▸ **Data for the task**:

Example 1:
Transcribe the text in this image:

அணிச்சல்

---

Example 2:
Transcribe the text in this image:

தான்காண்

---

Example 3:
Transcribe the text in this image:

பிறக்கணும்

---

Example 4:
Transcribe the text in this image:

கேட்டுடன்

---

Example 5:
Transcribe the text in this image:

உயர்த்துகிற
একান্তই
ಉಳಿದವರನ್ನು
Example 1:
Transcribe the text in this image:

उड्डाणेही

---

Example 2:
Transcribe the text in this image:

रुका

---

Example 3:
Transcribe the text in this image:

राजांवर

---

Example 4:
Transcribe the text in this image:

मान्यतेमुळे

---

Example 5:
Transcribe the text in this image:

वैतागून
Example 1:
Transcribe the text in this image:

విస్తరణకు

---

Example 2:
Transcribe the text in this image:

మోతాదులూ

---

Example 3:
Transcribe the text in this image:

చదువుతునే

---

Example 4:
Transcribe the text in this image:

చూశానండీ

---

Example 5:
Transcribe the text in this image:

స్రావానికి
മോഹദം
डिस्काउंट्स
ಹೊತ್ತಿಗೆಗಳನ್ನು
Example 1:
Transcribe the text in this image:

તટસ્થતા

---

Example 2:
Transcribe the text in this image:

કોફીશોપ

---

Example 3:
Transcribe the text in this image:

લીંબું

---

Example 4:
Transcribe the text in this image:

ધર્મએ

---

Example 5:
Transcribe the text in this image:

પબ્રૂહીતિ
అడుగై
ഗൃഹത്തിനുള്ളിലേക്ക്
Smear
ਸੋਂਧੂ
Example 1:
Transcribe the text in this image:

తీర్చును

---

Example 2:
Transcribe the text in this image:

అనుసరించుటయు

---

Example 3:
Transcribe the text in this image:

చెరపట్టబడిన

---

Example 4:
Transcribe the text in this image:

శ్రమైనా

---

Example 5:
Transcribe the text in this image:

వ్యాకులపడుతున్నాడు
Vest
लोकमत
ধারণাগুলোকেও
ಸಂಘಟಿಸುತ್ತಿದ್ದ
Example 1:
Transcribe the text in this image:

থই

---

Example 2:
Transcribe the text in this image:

▸ **Exercise**:
When you write the entries out again, keep every word and mark exactly as it is.

▸ **The completed task**:
Example 1:
Transcribe the text in this image:

அணிச்சல்

---

Example 2:
Transcribe the text in this image:

தான்காண்

---

Example 3:
Transcribe the text in this image:

பிறக்கணும்

---

Example 4:
Transcribe the text in this image:

கேட்டுடன்

---

Example 5:
Transcribe the text in this image:

உயர்த்துகிற
একান্তই
ಉಳಿದವರನ್ನು
Example 1:
Transcribe the text in this image:

उड्डाणेही

---

Example 2:
Transcribe the text in this image:

रुका

---

Example 3:
Transcribe the text in this image:

राजांवर

---

Example 4:
Transcribe the text in this image:

मान्यतेमुळे

---

Example 5:
Transcribe the text in this image:

वैतागून
Example 1:
Transcribe the text in this image:

విస్తరణకు

---

Example 2:
Transcribe the text in this image:

మోతాదులూ

---

Example 3:
Transcribe the text in this image:

చదువుతునే

---

Example 4:
Transcribe the text in this image:

చూశానండీ

---

Example 5:
Transcribe the text in this image:

స్రావానికి
മോഹദം
डिस्काउंट्स
ಹೊತ್ತಿಗೆಗಳನ್ನು
Example 1:
Transcribe the text in this image:

તટસ્થતા

---

Example 2:
Transcribe the text in this image:

કોફીશોપ

---

Example 3:
Transcribe the text in this image:

લીંબું

---

Example 4:
Transcribe the text in this image:

ધર્મએ

---

Example 5:
Transcribe the text in this image:

પબ્રૂહીતિ
అడుగై
ഗൃഹത്തിനുള്ളിലേക്ക്
Smear
ਸੋਂਧੂ
Example 1:
Transcribe the text in this image:

తీర్చును

---

Example 2:
Transcribe the text in this image:

అనుసరించుటయు

---

Example 3:
Transcribe the text in this image:

చెరపట్టబడిన

---

Example 4:
Transcribe the text in this image:

శ్రమైనా

---

Example 5:
Transcribe the text in this image:

వ్యాకులపడుతున్నాడు
Vest
लोकमत
ধারণাগুলোকেও
ಸಂಘಟಿಸುತ್ತಿದ್ದ
Example 1:
Transcribe the text in this image:

থই

---

Example 2:
Transcribe the text in this image:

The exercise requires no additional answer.